** Input **
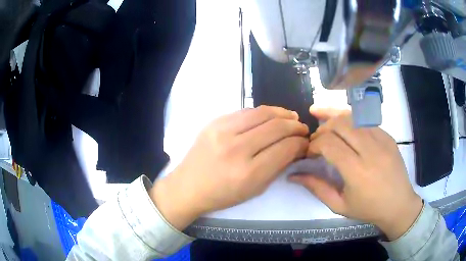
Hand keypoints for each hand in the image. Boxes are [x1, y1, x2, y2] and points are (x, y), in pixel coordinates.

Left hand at [151, 106, 308, 229]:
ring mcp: (222, 131)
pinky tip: (270, 116)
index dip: (300, 143)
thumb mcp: (255, 189)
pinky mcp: (214, 122)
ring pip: (262, 113)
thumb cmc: (223, 195)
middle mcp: (236, 148)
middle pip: (276, 127)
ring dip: (282, 113)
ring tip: (291, 116)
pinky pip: (245, 111)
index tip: (305, 143)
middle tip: (302, 128)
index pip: (285, 148)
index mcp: (248, 172)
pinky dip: (263, 112)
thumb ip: (277, 167)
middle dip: (295, 126)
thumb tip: (295, 148)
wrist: (188, 186)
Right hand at [289, 107, 422, 240]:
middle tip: (316, 139)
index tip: (309, 153)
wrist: (398, 204)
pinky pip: (365, 121)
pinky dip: (351, 120)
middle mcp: (370, 151)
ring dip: (335, 117)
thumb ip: (316, 188)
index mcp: (357, 171)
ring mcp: (381, 140)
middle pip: (339, 124)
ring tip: (323, 119)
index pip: (329, 143)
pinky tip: (345, 125)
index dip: (313, 144)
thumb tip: (293, 175)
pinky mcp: (387, 136)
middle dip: (322, 128)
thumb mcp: (339, 205)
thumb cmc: (368, 209)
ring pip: (353, 117)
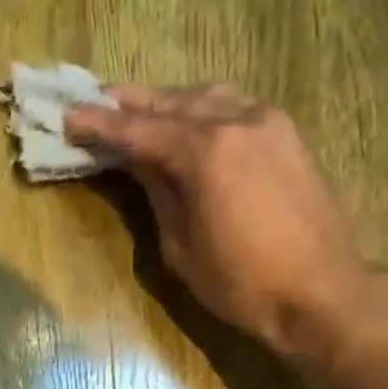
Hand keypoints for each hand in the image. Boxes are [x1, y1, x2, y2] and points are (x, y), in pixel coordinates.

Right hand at [66, 84, 368, 360]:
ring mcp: (268, 122)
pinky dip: (202, 110)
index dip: (100, 125)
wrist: (320, 291)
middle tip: (95, 104)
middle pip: (171, 103)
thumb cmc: (241, 283)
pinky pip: (234, 107)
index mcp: (205, 152)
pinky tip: (188, 123)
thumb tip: (139, 163)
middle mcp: (237, 120)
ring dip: (168, 103)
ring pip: (206, 97)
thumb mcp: (181, 246)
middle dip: (130, 105)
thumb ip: (158, 194)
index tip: (68, 117)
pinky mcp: (286, 136)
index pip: (139, 130)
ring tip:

** Your task **
Once the pictures have been removed, reproduce each line of the material above exactly.

** Solution for this task **
Hand keypoints for each hand in the image. Boxes are [x1, y1, x2, y2] and points are (x, y), in pixel coordinates.

Left hand at [151, 106, 308, 229]:
ring mcp: (222, 131)
pinky tip: (270, 116)
index dip: (300, 143)
thumb mcp: (255, 189)
pinky mcp: (214, 122)
ring pip: (262, 113)
thumb cmc: (223, 195)
middle mcp: (236, 148)
middle pip: (276, 127)
ring dip: (282, 113)
ring tip: (291, 116)
pinky pip: (245, 111)
index tip: (305, 143)
middle tip: (302, 128)
index pip: (285, 148)
index mcp: (248, 172)
pinky dip: (263, 112)
thumb ip: (277, 167)
middle dip: (295, 126)
thumb tip: (295, 148)
wrist: (188, 186)
Right hand at [289, 107, 422, 240]:
middle tip: (316, 139)
index tip: (309, 153)
wrist: (398, 204)
pinky pip: (365, 121)
pinky dip: (351, 120)
middle mcp: (370, 151)
ring dip: (335, 117)
thumb ip: (316, 188)
index mcp: (357, 171)
ring mcp: (381, 140)
middle pip: (339, 124)
ring tip: (323, 119)
index pip: (329, 143)
pinky tip: (345, 125)
index dip: (313, 144)
thumb tip: (293, 175)
pinky mcp: (387, 136)
middle dip: (322, 128)
thumb mcp: (339, 205)
thumb cmc: (368, 209)
ring pip: (353, 117)
Hand keypoints for each hand in the image. Boxes are [x1, y1, x2, y2] and points are (x, y), in pixel coordinates.

Right hand at [66, 84, 368, 360]:
ring mcp: (268, 122)
pinky dip: (202, 110)
index dip: (100, 125)
wrist: (320, 291)
middle tip: (95, 104)
middle pip: (171, 103)
thumb cmc: (241, 283)
pinky pip: (234, 107)
index mcp: (205, 152)
pinky tip: (188, 123)
thumb tip: (139, 163)
middle mcp: (237, 120)
ring dip: (168, 103)
ring pip: (206, 97)
thumb mcp: (181, 246)
middle dip: (130, 105)
thumb ip: (158, 194)
index tip: (68, 117)
pinky mcp: (286, 136)
index pip: (139, 130)
ring tip:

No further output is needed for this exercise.